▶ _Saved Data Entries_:
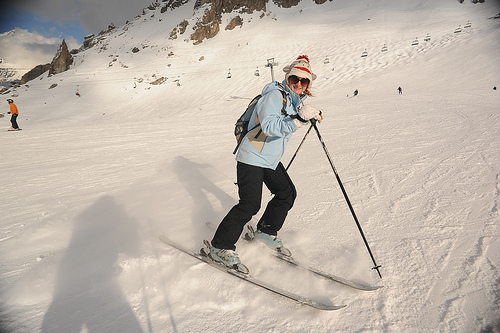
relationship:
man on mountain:
[209, 57, 320, 252] [4, 7, 493, 328]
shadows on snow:
[42, 190, 165, 329] [8, 145, 203, 327]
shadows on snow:
[165, 142, 247, 254] [8, 145, 203, 327]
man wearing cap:
[7, 97, 19, 132] [6, 96, 14, 103]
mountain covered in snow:
[4, 7, 493, 328] [1, 0, 498, 330]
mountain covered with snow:
[4, 7, 493, 328] [1, 0, 498, 330]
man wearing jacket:
[209, 57, 320, 252] [235, 76, 300, 168]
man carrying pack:
[209, 57, 320, 252] [235, 93, 286, 144]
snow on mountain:
[41, 123, 184, 266] [46, 2, 474, 53]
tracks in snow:
[399, 181, 499, 331] [1, 0, 498, 330]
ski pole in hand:
[305, 115, 385, 280] [298, 104, 329, 128]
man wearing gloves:
[209, 57, 320, 252] [296, 92, 319, 121]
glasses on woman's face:
[285, 77, 313, 99] [288, 64, 311, 94]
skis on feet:
[153, 220, 382, 309] [200, 225, 286, 262]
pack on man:
[235, 93, 256, 139] [209, 57, 320, 252]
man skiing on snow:
[7, 97, 19, 127] [351, 111, 463, 204]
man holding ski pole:
[209, 57, 320, 252] [311, 115, 384, 281]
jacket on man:
[232, 78, 307, 172] [209, 57, 320, 252]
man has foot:
[209, 57, 320, 252] [250, 227, 297, 256]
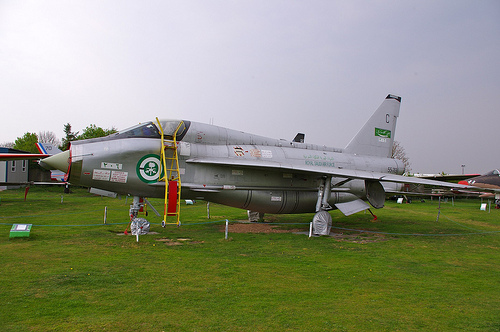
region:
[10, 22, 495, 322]
a scene outside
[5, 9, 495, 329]
a photo at a field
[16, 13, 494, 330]
a scene during the day time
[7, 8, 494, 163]
a white sky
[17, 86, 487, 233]
a silver airplane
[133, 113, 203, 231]
a yellow ladder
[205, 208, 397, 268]
a brown patch on green grass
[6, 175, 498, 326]
a patch of green grass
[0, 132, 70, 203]
a white building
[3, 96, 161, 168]
some green trees in distance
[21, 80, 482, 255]
a retired fighter jet on display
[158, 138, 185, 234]
a yellow ladder up to the cockpit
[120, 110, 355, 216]
the fuselage of a jet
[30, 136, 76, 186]
the intake value of a jet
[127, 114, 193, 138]
the cockpit of a jet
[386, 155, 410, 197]
the thrusters of a jet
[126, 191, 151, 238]
the nose gear of a jet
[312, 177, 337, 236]
the landing gear of a jet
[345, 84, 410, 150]
the tail-fin of a jet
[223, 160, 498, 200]
the wing of a jet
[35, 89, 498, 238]
A small gray plane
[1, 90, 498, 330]
The plane is on green grass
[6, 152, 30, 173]
Two windows on a house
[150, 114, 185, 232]
A yellow colored ladder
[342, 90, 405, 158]
The tail of a plane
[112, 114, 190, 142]
Window on an airplane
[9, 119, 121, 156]
Green leaves on trees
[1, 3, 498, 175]
The sky appears to be overcast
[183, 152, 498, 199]
The wing of a plane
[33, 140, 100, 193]
The nose of the plane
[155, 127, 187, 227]
the yellow ladder on the side of a plane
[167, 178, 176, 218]
a red panel behind the ladder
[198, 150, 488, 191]
the silver wing of a plane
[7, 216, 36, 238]
a green plaque on the ground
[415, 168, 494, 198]
a red plane in the background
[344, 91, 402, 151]
a silver tail fin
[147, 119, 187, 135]
the cockpit of a plane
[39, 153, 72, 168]
the pointed nose of the plane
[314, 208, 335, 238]
the covered wheel of the plane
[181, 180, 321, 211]
the underbelly of the plane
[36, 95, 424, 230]
a large airplane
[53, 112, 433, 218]
an airplane sitting on the grass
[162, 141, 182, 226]
a yellow ladder coming off the airplane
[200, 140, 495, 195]
the wing of the airplane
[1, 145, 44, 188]
a house behind the airplane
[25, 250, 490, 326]
grass in front of the airplane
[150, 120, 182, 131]
the windshield of the airplane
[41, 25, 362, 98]
the grey sky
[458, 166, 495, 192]
the tip of another airplane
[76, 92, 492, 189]
many airplanes on the ground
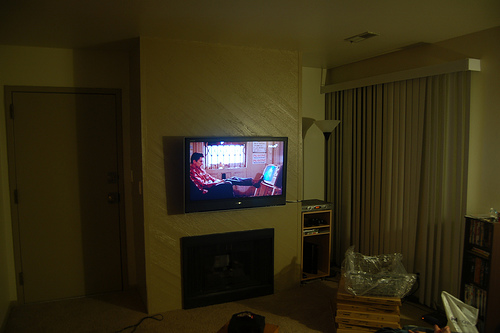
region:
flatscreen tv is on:
[180, 134, 289, 211]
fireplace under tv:
[179, 228, 274, 308]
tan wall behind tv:
[143, 39, 310, 313]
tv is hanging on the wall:
[180, 134, 290, 214]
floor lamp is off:
[312, 117, 342, 200]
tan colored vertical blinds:
[319, 58, 478, 312]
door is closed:
[10, 89, 130, 304]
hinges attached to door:
[11, 186, 19, 204]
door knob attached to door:
[106, 190, 117, 205]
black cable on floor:
[109, 311, 163, 331]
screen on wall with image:
[178, 137, 288, 204]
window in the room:
[326, 73, 465, 289]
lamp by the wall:
[304, 116, 347, 266]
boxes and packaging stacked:
[331, 240, 416, 332]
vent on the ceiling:
[330, 28, 384, 48]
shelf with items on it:
[467, 202, 497, 319]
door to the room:
[6, 85, 121, 296]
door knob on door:
[104, 190, 123, 205]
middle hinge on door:
[5, 188, 24, 210]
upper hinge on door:
[1, 100, 23, 121]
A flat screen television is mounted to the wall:
[172, 125, 300, 222]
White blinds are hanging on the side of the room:
[323, 63, 461, 329]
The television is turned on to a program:
[189, 140, 280, 202]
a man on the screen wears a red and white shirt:
[192, 151, 223, 193]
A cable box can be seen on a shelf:
[298, 197, 336, 214]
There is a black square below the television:
[176, 230, 284, 310]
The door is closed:
[5, 89, 143, 329]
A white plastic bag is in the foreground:
[438, 279, 486, 332]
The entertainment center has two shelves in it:
[301, 208, 337, 292]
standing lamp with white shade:
[314, 104, 349, 204]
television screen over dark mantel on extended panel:
[135, 16, 305, 308]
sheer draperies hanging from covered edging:
[325, 41, 476, 321]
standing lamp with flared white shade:
[310, 107, 340, 204]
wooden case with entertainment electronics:
[301, 192, 331, 277]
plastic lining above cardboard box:
[330, 245, 410, 325]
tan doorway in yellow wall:
[5, 50, 140, 320]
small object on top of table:
[136, 295, 301, 330]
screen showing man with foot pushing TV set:
[170, 125, 285, 205]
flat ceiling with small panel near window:
[11, 1, 486, 56]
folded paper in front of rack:
[437, 210, 497, 330]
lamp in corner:
[314, 115, 343, 196]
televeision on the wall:
[167, 138, 284, 213]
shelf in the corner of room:
[300, 214, 331, 284]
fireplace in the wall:
[183, 230, 273, 304]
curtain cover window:
[323, 88, 480, 280]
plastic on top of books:
[338, 248, 415, 295]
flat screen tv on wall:
[164, 138, 289, 206]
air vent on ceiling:
[345, 32, 375, 46]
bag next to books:
[433, 289, 483, 330]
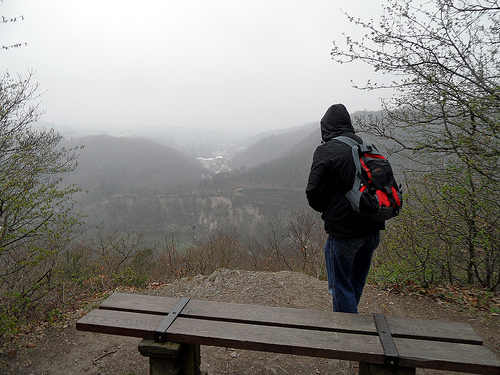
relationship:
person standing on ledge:
[305, 103, 401, 314] [117, 268, 496, 330]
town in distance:
[198, 145, 241, 179] [0, 0, 496, 232]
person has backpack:
[305, 103, 401, 314] [347, 142, 402, 219]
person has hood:
[305, 103, 401, 314] [320, 103, 362, 139]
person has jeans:
[305, 103, 401, 314] [323, 229, 382, 313]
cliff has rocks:
[112, 267, 500, 327] [172, 271, 204, 283]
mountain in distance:
[31, 132, 224, 198] [0, 0, 496, 232]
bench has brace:
[75, 290, 495, 374] [153, 295, 189, 341]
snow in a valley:
[200, 192, 231, 210] [138, 122, 310, 276]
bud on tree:
[20, 13, 24, 22] [0, 11, 122, 374]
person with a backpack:
[305, 103, 401, 314] [347, 142, 402, 219]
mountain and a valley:
[31, 132, 224, 198] [138, 122, 310, 276]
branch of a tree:
[25, 69, 35, 89] [0, 11, 122, 374]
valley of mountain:
[138, 122, 310, 276] [31, 132, 224, 198]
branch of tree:
[25, 69, 35, 89] [0, 11, 122, 374]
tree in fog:
[0, 11, 122, 374] [2, 2, 493, 305]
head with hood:
[320, 112, 353, 141] [320, 103, 362, 139]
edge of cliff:
[213, 266, 299, 274] [112, 267, 500, 327]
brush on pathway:
[368, 196, 438, 291] [0, 268, 498, 372]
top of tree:
[0, 11, 80, 169] [0, 11, 122, 374]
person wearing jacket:
[305, 103, 401, 314] [304, 103, 403, 235]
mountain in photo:
[31, 132, 224, 198] [1, 1, 498, 374]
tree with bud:
[0, 11, 122, 374] [20, 13, 24, 22]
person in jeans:
[305, 103, 401, 314] [323, 229, 382, 313]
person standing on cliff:
[305, 103, 401, 314] [112, 267, 500, 327]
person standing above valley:
[305, 103, 401, 314] [138, 122, 310, 276]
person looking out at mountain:
[305, 103, 401, 314] [31, 132, 224, 198]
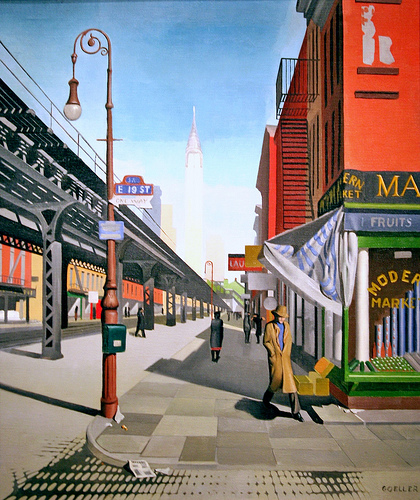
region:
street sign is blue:
[114, 170, 152, 194]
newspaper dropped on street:
[129, 458, 154, 476]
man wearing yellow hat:
[255, 307, 306, 424]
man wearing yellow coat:
[264, 307, 305, 420]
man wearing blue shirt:
[254, 305, 305, 422]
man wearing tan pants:
[255, 303, 306, 421]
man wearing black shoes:
[261, 302, 306, 420]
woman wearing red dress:
[208, 310, 223, 361]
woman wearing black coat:
[209, 314, 224, 359]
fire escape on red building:
[283, 55, 317, 229]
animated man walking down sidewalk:
[263, 305, 307, 423]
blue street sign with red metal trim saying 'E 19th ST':
[112, 173, 159, 197]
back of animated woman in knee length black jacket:
[207, 307, 224, 364]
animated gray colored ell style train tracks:
[1, 64, 233, 359]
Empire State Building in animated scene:
[181, 103, 207, 284]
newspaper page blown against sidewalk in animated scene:
[123, 453, 156, 483]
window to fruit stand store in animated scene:
[348, 211, 418, 385]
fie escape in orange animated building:
[273, 54, 321, 237]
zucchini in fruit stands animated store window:
[345, 360, 375, 375]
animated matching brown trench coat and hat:
[260, 303, 299, 396]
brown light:
[61, 81, 94, 125]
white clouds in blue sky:
[12, 8, 50, 44]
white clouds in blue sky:
[116, 19, 162, 64]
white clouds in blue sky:
[121, 57, 155, 97]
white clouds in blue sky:
[130, 93, 156, 129]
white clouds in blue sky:
[189, 21, 225, 66]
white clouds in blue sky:
[222, 56, 255, 87]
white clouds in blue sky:
[217, 83, 243, 117]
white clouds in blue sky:
[214, 143, 239, 181]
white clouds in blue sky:
[210, 193, 234, 222]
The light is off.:
[57, 78, 82, 125]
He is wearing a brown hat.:
[265, 304, 294, 316]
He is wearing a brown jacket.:
[260, 315, 301, 395]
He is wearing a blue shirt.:
[270, 317, 293, 346]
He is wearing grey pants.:
[251, 391, 311, 418]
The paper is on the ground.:
[127, 454, 158, 481]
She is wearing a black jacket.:
[205, 307, 227, 358]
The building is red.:
[246, 92, 412, 227]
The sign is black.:
[306, 166, 418, 213]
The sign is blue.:
[104, 168, 153, 210]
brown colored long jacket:
[254, 295, 300, 413]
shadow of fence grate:
[69, 445, 187, 492]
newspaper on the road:
[126, 448, 151, 477]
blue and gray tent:
[275, 217, 346, 320]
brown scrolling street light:
[63, 45, 138, 446]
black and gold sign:
[320, 169, 402, 217]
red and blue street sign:
[113, 165, 172, 212]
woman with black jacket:
[201, 304, 240, 378]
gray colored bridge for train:
[5, 95, 207, 330]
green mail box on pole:
[102, 313, 133, 363]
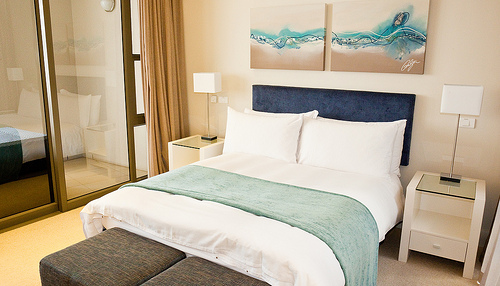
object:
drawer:
[407, 229, 468, 263]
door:
[0, 0, 174, 230]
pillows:
[56, 93, 96, 129]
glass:
[1, 0, 129, 218]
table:
[396, 170, 488, 280]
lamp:
[192, 72, 223, 141]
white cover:
[82, 148, 405, 286]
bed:
[79, 84, 417, 286]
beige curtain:
[136, 1, 188, 178]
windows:
[0, 0, 55, 231]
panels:
[50, 1, 130, 207]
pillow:
[294, 114, 409, 179]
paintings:
[246, 0, 328, 73]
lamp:
[438, 84, 486, 185]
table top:
[407, 170, 488, 203]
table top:
[170, 134, 225, 153]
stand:
[396, 171, 488, 278]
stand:
[166, 134, 224, 172]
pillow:
[220, 106, 304, 163]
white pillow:
[241, 107, 320, 161]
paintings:
[326, 1, 430, 74]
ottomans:
[139, 254, 267, 286]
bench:
[38, 226, 188, 286]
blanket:
[81, 155, 405, 286]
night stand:
[166, 134, 224, 173]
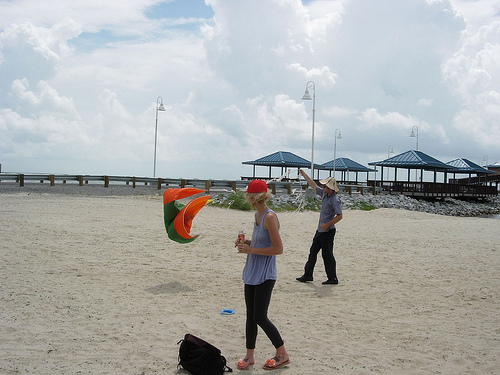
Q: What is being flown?
A: Kite.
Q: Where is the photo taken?
A: Beach.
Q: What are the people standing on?
A: Sand.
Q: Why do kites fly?
A: Wind.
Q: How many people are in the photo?
A: Two.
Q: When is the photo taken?
A: Daytime.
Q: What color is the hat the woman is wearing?
A: Red.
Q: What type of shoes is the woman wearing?
A: Sandals.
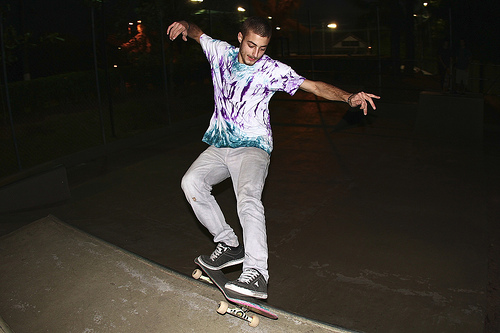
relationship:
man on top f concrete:
[163, 12, 381, 301] [7, 210, 334, 330]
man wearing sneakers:
[163, 12, 381, 301] [200, 239, 271, 300]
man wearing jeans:
[163, 12, 381, 301] [182, 144, 271, 274]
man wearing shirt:
[163, 12, 381, 301] [195, 31, 304, 152]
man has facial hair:
[163, 12, 381, 301] [241, 52, 258, 66]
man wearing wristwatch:
[163, 12, 381, 301] [345, 93, 355, 104]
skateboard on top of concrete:
[191, 255, 277, 324] [7, 210, 334, 330]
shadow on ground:
[104, 146, 151, 199] [76, 64, 496, 331]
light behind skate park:
[328, 21, 337, 28] [66, 0, 455, 321]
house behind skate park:
[331, 31, 370, 60] [66, 0, 455, 321]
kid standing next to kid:
[436, 36, 451, 86] [453, 35, 471, 85]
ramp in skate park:
[415, 90, 481, 144] [66, 0, 455, 321]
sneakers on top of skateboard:
[200, 239, 271, 300] [191, 255, 277, 324]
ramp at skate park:
[415, 90, 481, 144] [66, 0, 455, 321]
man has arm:
[163, 12, 381, 301] [301, 79, 379, 116]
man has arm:
[163, 12, 381, 301] [167, 21, 200, 42]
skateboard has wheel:
[191, 255, 277, 324] [191, 267, 199, 279]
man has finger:
[163, 12, 381, 301] [366, 92, 380, 100]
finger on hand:
[366, 92, 380, 100] [350, 90, 381, 113]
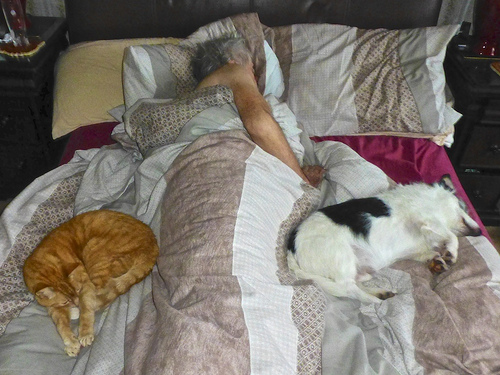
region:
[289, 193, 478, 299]
a white dog on the bed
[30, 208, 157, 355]
an orange cat on the bed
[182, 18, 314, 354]
a person sleeping in a bed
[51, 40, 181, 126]
a pillow on the bed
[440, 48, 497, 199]
a black end table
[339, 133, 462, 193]
a red bed sheet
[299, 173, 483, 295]
a sleeping dog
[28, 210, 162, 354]
a cat sleeping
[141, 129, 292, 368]
a white and grey bed spread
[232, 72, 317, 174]
the arm of the person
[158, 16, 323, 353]
A sleeping man in bed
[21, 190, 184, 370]
Orange cat with stripes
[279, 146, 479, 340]
Black and white dog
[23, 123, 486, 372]
Light pink striped blanket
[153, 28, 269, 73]
Salt and pepper gray hair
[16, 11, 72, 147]
Dark wood nightstand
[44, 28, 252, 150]
Light tan pillow case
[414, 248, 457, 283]
Light pink paw pad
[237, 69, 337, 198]
Hairy arm and hand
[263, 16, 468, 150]
Patterened striped pillow case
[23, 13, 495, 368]
A person sleeping with cat and dog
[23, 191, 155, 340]
A brown color cat on the bed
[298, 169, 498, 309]
White and black color dog on the bed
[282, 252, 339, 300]
Tail of the dog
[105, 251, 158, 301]
Tail of the cat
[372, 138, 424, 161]
Red color bedsheet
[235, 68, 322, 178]
Hand of the person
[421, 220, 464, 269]
Legs of the dog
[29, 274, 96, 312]
Head of the cat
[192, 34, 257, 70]
Head of the person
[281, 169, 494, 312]
"A black and white dog"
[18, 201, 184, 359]
"An orange cat"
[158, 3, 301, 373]
"This person is sleeping"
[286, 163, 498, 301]
"The dog is sleeping"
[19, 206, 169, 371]
"The cat is asleep"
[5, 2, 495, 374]
"All three are in the bed"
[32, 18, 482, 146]
"Pillows are pictured here"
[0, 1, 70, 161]
"A table is seen here"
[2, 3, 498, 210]
"There is two tables beside the bed"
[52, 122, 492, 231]
"Burgundy bed sheet"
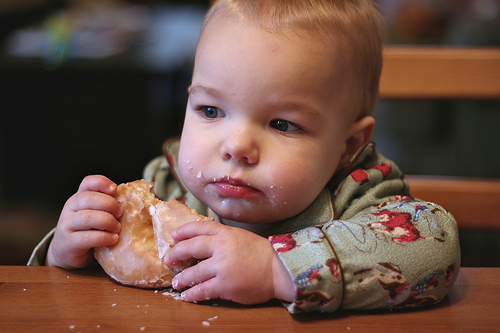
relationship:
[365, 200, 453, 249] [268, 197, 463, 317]
pattern on sleeve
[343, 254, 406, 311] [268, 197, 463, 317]
pattern on sleeve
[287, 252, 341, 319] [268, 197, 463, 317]
pattern on sleeve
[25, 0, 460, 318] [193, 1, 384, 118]
baby has hair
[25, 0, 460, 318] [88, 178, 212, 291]
baby eating donut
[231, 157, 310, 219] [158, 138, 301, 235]
icing on mouth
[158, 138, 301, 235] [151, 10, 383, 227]
mouth on face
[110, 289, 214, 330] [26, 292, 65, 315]
crumbs on table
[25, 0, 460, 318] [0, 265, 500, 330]
baby on table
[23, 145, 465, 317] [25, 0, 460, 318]
pajamas on baby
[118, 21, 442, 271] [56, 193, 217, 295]
baby with donut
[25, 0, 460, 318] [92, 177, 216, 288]
baby with donut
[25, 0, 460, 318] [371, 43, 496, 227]
baby in chair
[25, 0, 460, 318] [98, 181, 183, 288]
baby with donut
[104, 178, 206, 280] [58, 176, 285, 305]
donut in hands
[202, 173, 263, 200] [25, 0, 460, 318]
mouth on baby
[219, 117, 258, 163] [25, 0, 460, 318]
nose of baby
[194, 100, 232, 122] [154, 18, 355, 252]
eye of baby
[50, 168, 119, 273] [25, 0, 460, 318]
hand of baby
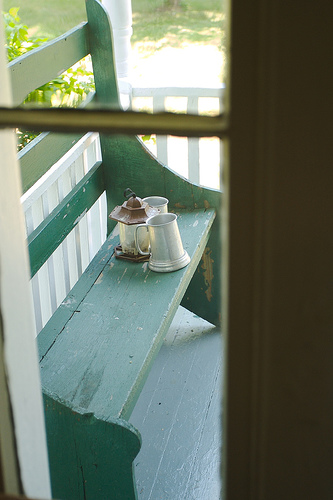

▶ _Exercise goal_: Pick out every line of the entries that contains the string "shirt", treating uppercase and lowercase letters as distinct, and copy each such line.

▶ _Exercise answer_:
a man on the screen wears a red and white shirt:
man wearing blue shirt:
He is wearing a blue shirt.:
man wearing shirt:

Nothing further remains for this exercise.